» WORK TO COMPLETE: Please change "покупателем" to "клиентом" in the listing below and give its lines again with nothing else altered. Leave the pictures out of your answer.

» LISTED ENTRIES:

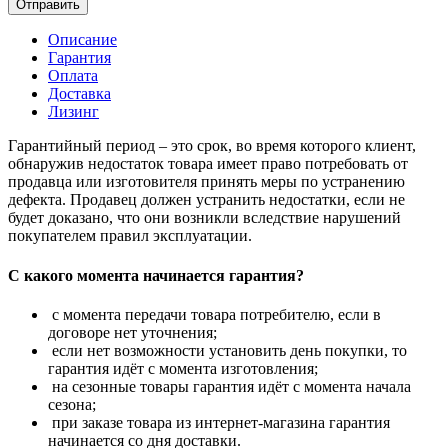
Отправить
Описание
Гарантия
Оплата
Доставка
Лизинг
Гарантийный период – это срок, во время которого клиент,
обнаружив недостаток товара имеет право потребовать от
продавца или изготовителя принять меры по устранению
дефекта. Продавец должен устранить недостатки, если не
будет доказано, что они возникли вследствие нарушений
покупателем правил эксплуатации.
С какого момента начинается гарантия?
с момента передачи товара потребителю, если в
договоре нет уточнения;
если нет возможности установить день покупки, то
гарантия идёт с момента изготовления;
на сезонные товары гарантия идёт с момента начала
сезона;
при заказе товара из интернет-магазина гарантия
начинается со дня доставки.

» RESPONSE:
Отправить
Описание
Гарантия
Оплата
Доставка
Лизинг
Гарантийный период – это срок, во время которого клиент,
обнаружив недостаток товара имеет право потребовать от
продавца или изготовителя принять меры по устранению
дефекта. Продавец должен устранить недостатки, если не
будет доказано, что они возникли вследствие нарушений
клиентом правил эксплуатации.
С какого момента начинается гарантия?
с момента передачи товара потребителю, если в
договоре нет уточнения;
если нет возможности установить день покупки, то
гарантия идёт с момента изготовления;
на сезонные товары гарантия идёт с момента начала
сезона;
при заказе товара из интернет-магазина гарантия
начинается со дня доставки.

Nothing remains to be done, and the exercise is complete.